Charging Ahead: A Hierarchical Adversarial Framework for Counteracting Advanced Cyber Threats in EV Charging Stations
Mohammed Al-Mehdhar, Abdullatif Albaseer, Mohamed Abdallah, Ala Al-Fuqaha
TL;DR
This work tackles the security challenge of advanced cyber threats in EV charging stations where malicious EVs may falsify State of Charge (SoC) to gain charging priority. It introduces a hierarchical adversarial DRL framework (HADRL) comprising an adversarial DRL agent that generates sophisticated stealthy attacks and a DRL-based intrusion detection system (IDS) trained on these attacks using LSTM/Transformer architectures and PPO-based training. The key contributions are: (i) a method to synthesize realistic, hard-to-detect attack data via DRL, (ii) a robust DRL-IDS capable of detecting unseen attacks with high accuracy, and (iii) empirical validation on a real-world-like EV taxi dataset showing near-perfect detection metrics and resilience to varying training conditions. The findings imply that combining adversarial data generation with DRL-based detection substantially improves EVCS resilience to evolving cyber threats, supporting safer deployment of smart charging infrastructure.
Abstract
The increasing popularity of electric vehicles (EVs) necessitates robust defenses against sophisticated cyber threats. A significant challenge arises when EVs intentionally provide false information to gain higher charging priority, potentially causing grid instability. While various approaches have been proposed in existing literature to address this issue, they often overlook the possibility of attackers using advanced techniques like deep reinforcement learning (DRL) or other complex deep learning methods to achieve such attacks. In response to this, this paper introduces a hierarchical adversarial framework using DRL (HADRL), which effectively detects stealthy cyberattacks on EV charging stations, especially those leading to denial of charging.
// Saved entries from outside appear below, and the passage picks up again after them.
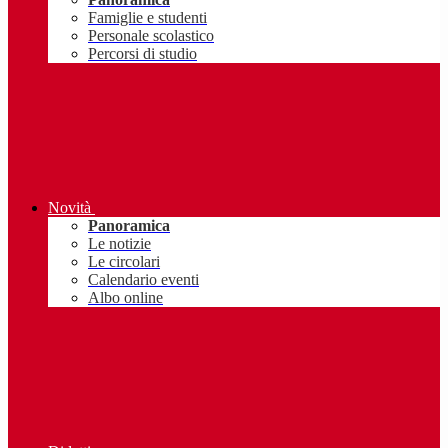
Famiglie e studenti
Personale scolastico
Percorsi di studio
Novità
Panoramica
Le notizie
Le circolari
Calendario eventi
Albo online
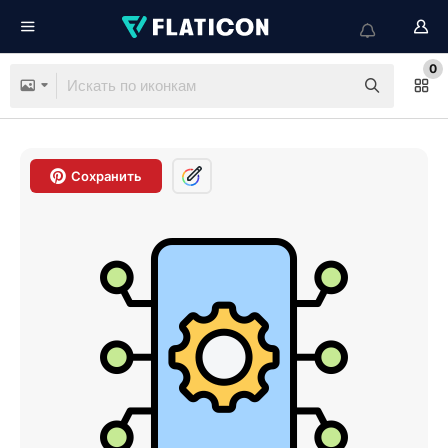
0
Сохранить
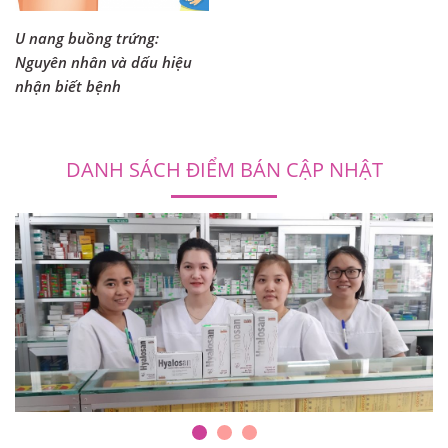
U nang buồng trứng:
Nguyên nhân và dấu hiệu
nhận biết bệnh
DANH SÁCH ĐIỂM BÁN CẬP NHẬT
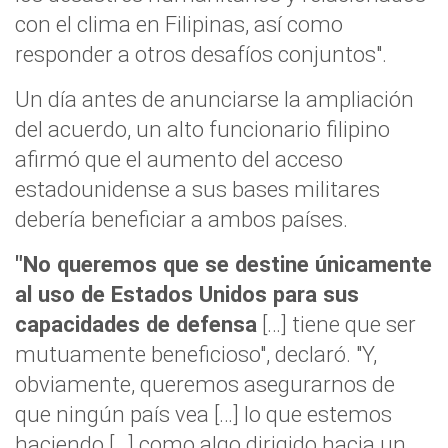
con el clima en Filipinas, así como
responder a otros desafíos conjuntos".
Un día antes de anunciarse la ampliación
del acuerdo, un alto funcionario filipino
afirmó que el aumento del acceso
estadounidense a sus bases militares
debería beneficiar a ambos países.
"No queremos que se destine únicamente
al uso de Estados Unidos para sus
capacidades de defensa
[…] tiene que ser
mutuamente beneficioso", declaró. "Y,
obviamente, queremos asegurarnos de
que ningún país vea […] lo que estemos
haciendo […] como algo dirigido hacia un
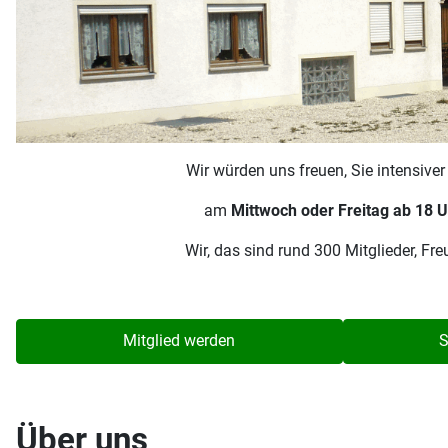
Wir würden uns freuen, Sie intensive
am
Mittwoch oder Freitag ab 18 U
Wir, das sind rund 300 Mitglieder, F
Mitglied werden
S
Über uns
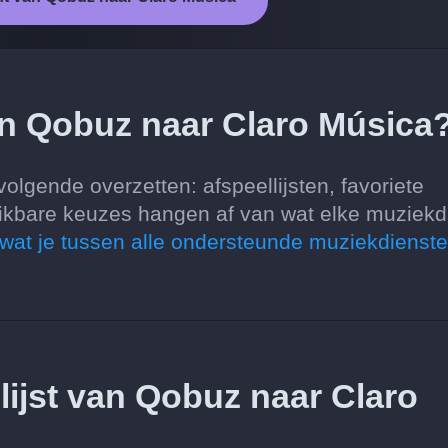
an Qobuz naar Claro Música
lgende overzetten: afspeellijsten, favoriete
ikbare keuzes hangen af van wat elke muziekd
 wat je tussen alle ondersteunde muziekdienst
llijst van Qobuz naar Claro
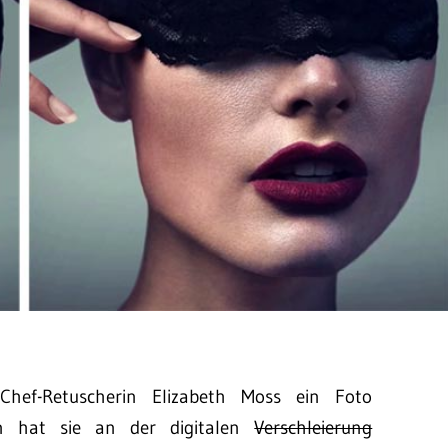
Chef-Retuscherin Elizabeth Moss ein Foto
en hat sie an der digitalen
Verschleierung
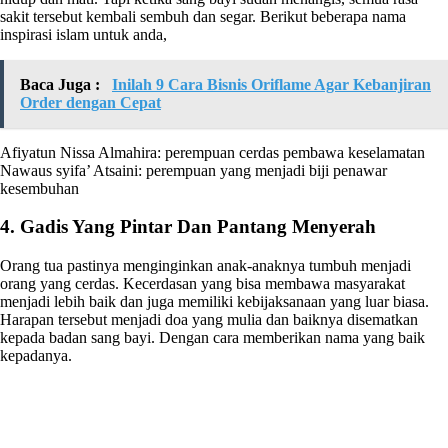
sakit tersebut kembali sembuh dan segar. Berikut beberapa nama
inspirasi islam untuk anda,
Baca Juga :
Inilah 9 Cara Bisnis Oriflame Agar Kebanjiran
Order dengan Cepat
Afiyatun Nissa Almahira: perempuan cerdas pembawa keselamatan
Nawaus syifa’ Atsaini: perempuan yang menjadi biji penawar
kesembuhan
4. Gadis Yang Pintar Dan Pantang Menyerah
Orang tua pastinya menginginkan anak-anaknya tumbuh menjadi
orang yang cerdas. Kecerdasan yang bisa membawa masyarakat
menjadi lebih baik dan juga memiliki kebijaksanaan yang luar biasa.
Harapan tersebut menjadi doa yang mulia dan baiknya disematkan
kepada badan sang bayi. Dengan cara memberikan nama yang baik
kepadanya.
Our approach includes a dual approach, where the first scheme leverages DRL to develop advanced and stealthy attack methods that can bypass basic intrusion detection systems (IDS). Second, we implement a DRL-based scheme within the IDS at EV charging stations, aiming to detect and counter these sophisticated attacks. This scheme is trained with datasets created from the first scheme, resulting in a robust and efficient IDS. We evaluated the effectiveness of our framework against the recent literature approaches, and the results show that our IDS can accurately detect deceptive EVs with a low false alarm rate, even when confronted with attacks not represented in the training dataset.